A group campaigning against the household charge has said it believes that fewer than 50 per cent of people eligible for the €100 tax have paid up to date.
Reminder letters have started being sent to properties that have not registered for the charge over the last week and Ruth Coppinger, of the Campaign Against Household and Water Taxes, said she believed the development could galvanise those opposing the levy.
Individuals who fail to pay the charge could eventually face legal action, the Local Government Management Agency has warned.
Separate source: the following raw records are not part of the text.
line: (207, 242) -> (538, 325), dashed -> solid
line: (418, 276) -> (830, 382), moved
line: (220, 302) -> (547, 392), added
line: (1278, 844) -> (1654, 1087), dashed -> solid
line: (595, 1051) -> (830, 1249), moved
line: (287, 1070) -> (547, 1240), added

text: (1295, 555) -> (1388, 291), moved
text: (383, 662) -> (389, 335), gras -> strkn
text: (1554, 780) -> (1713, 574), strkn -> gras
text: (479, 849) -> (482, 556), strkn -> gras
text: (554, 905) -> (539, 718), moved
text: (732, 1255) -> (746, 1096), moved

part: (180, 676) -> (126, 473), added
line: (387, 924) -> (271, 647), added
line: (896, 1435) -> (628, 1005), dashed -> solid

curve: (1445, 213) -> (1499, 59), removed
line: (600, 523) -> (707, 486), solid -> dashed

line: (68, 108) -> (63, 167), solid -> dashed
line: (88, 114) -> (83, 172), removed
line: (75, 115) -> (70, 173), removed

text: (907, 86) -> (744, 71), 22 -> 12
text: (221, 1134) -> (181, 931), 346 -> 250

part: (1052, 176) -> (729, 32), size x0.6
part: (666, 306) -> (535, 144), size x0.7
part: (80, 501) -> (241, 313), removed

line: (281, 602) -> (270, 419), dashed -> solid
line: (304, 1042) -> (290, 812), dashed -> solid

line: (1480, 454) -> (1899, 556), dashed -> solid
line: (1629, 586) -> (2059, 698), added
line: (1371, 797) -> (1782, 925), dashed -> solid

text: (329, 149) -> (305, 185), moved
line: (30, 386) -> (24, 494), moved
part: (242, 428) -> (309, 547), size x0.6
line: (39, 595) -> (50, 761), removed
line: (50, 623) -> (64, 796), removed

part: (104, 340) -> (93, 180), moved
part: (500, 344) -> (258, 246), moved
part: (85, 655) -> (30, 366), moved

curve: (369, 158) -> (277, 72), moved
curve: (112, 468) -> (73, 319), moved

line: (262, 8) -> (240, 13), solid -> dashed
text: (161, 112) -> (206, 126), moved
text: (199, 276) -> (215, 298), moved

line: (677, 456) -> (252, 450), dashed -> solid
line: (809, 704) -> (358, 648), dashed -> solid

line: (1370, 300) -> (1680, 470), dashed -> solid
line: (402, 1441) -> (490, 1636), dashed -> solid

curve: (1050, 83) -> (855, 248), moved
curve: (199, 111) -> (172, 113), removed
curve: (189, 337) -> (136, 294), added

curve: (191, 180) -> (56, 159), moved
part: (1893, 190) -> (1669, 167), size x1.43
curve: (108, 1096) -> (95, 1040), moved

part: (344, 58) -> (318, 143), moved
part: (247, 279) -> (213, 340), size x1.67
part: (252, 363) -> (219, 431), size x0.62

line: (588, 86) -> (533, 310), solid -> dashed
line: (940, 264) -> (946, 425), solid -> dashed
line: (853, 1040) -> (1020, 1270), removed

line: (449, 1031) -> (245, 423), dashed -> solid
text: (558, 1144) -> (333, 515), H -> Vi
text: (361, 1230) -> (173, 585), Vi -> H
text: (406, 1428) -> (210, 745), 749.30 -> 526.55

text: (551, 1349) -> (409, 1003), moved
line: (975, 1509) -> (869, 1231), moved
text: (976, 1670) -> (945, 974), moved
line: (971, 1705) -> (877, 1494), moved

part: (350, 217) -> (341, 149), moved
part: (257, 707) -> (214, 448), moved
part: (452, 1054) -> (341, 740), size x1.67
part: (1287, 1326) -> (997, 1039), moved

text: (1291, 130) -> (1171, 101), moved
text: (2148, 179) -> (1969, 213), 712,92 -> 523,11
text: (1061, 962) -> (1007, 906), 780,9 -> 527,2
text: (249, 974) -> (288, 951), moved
Those who have not paid so far are already facing penalties and interest.
“Our message is that we are in a really strong position to defeat this tax if we stick together,” said Ms Coppinger, a Socialist Party councillor for Dublin West. “They can not take a million people to court.”
She added: “In an Irish Times survey 63 per cent said they opposed the charge which means that a lot of people who have paid it did so under duress.”
Ms Coppinger was speaking during a demonstration against the charge outside Leinster House today.
She said a series of new posters urging people not be bullied by the local authority lettering campaign would soon be erected across the State and that a protest against the charge would be held in Dublin on July 18th.
She said that at the point when 940,000 properties were said to have been registered, some 330,000 of those who had paid up were the owners of multiple homes.
“We estimate that if you take individual owners of homes, 52 per cent haven't registered,” she said.
“This is the only issue that has rocked this Government in any serious way if you think about it and we're not going away.”
Earlier this week, the Department of the Environment said more than 975,000 households, or almost 60 per cent of all households, had registered for the household charge.